DD 22yrs and Friendships .. I need advice !(9 Posts)
My dd is 22 and suffers with social
Anxiety. Please if anyone can give me some advice I'd be grateful. Let me explain, in the sixth form she would hang out with a group of friends, although probably on the edge of the group. Anyhow there was one boy who she seemed to get along with quite well as they had the same interests, sense of humour and he was laid back. At the prom they danced had fun etc.. and then went their separate ways. Then out of the blue the boy made contact to go for coffees etc.. dd was at Uni locally. They went to the theatre which seemed like a date to me, but dd insisted just as friends. Dd thought everything went fine but apparently not. She didn't hear from the boy again until a friend set them up in a double date about a year later. He was very uncomfortable and only relaxed after a few beers dd just acted normally. Yet again she didn't hear from him for another 18 months, in the meantime he has joined the RAF which to me probably means he has grown up a bit. So here we go again, he has got in touch with her a month ago, chatting on line meeting up for coffee both getting on like a house on fire. Dd challenged him re the theatre visit and then their friendship going off the rails, as she had no idea why. He said it was all him he just wanted to focus on getting into the RAF and he cut himself off from all his friends. He met up with dd on Wed to chat about this and then came back to our home and stayed till late. Now what I'm worried about is will he do the same again? As I just can't figure out what's going on. She beat herself up re the first time he distanced himself and with her anxiety this is not good. So I'm worried for her. What does anyone else think? They get on really well, and he keeps coming back, so does he like her as just a friend or with the intention of something more? Because if it's the second dd is clueless! Sorry for the lengthy post.
The only advice I can give, based on my experience of my adult dc's relationships, is unless she is specifically asking you for help in dealing with the situation, you can't really do anything other than be there in the background ready to support her if things go wrong. I think it's a mistake to get over-involved in relationship issues, uninvited! She has to live her own life, with all the emotional ups and downs that entails.

Set task A:
In the forum post, what reason did the boy give for having cut off contact before? Answer in one to three sentences.
The entries below are unrelated to the forum post.

Records:
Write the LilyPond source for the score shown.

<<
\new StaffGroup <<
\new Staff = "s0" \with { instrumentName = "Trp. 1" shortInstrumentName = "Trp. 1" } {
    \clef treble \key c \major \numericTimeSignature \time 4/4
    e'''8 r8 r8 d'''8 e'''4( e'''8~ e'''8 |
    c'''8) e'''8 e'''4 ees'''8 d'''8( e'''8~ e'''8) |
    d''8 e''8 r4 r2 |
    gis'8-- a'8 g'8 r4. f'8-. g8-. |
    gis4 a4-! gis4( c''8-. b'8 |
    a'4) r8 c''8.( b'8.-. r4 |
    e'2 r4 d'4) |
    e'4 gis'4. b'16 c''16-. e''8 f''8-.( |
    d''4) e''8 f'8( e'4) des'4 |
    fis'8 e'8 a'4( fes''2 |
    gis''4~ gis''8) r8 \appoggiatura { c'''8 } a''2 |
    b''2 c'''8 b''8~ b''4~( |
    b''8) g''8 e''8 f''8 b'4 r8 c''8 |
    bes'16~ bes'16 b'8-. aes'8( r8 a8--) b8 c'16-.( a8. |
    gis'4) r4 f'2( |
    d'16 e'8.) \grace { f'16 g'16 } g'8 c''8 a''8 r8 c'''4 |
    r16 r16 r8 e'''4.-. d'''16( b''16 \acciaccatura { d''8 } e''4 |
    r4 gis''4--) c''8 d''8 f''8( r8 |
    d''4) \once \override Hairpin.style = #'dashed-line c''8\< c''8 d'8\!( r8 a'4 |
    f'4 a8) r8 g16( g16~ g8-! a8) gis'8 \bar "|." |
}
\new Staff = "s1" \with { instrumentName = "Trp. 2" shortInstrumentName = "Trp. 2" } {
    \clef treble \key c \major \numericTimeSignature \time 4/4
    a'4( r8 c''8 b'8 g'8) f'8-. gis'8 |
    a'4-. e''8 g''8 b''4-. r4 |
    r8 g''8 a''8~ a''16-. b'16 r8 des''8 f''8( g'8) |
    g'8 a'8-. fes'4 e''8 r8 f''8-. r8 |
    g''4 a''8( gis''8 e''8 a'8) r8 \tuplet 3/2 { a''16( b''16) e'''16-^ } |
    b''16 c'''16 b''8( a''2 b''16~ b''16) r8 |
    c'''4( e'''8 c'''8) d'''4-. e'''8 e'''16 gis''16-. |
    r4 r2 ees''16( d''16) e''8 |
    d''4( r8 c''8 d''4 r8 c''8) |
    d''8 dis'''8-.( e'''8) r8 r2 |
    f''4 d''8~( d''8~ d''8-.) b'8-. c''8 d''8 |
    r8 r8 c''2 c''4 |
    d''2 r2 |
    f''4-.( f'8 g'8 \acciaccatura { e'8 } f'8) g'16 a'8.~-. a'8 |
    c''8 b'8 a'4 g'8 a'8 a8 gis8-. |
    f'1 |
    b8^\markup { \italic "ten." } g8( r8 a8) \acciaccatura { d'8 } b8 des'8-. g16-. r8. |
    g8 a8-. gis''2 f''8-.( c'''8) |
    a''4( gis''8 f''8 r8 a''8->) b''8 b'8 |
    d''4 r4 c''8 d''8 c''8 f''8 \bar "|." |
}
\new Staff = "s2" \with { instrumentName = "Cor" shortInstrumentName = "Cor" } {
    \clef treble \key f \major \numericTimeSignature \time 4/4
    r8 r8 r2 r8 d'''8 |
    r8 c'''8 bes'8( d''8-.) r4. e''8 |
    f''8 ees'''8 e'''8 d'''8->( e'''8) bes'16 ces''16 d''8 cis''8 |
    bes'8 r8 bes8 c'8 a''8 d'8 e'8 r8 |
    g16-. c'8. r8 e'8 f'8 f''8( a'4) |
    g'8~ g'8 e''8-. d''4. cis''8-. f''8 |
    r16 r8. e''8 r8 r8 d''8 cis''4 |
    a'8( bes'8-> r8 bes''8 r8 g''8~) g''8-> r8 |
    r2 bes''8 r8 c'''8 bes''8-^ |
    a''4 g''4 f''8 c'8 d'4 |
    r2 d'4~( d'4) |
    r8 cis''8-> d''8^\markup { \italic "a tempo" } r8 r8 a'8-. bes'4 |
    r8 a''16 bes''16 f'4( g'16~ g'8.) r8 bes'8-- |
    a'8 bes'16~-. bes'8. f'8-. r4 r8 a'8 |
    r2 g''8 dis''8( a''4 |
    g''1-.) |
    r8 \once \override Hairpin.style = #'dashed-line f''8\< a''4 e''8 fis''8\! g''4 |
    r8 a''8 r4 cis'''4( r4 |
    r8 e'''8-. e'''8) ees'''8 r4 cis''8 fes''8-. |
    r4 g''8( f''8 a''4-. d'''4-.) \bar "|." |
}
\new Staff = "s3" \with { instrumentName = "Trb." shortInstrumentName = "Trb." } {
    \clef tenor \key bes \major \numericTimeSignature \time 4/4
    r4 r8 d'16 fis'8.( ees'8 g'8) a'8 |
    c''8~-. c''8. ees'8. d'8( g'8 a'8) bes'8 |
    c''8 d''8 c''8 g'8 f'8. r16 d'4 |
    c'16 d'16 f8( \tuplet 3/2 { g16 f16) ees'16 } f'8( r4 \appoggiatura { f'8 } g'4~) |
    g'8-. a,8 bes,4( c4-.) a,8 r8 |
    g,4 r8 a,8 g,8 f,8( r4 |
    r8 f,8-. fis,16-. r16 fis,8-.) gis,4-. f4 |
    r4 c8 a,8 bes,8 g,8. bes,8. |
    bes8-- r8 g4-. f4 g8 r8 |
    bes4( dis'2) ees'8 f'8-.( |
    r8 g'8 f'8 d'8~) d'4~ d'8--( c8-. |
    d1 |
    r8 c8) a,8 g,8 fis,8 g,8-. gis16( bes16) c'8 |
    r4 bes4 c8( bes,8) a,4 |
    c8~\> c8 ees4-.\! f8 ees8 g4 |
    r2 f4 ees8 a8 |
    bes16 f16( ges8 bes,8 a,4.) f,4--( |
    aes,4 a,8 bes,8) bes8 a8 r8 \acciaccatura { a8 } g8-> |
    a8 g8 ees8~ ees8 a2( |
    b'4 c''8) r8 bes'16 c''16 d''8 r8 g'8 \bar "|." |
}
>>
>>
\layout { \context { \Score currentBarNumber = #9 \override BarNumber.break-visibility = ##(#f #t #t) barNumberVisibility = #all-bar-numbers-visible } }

Set task B:
Count the lines in the entries that contain the word "italic", with case counting. Give only the number.

Right answer A:
He said it was all down to him. He wanted to focus on getting into the RAF, so he cut himself off from all his friends.

Right answer B:
2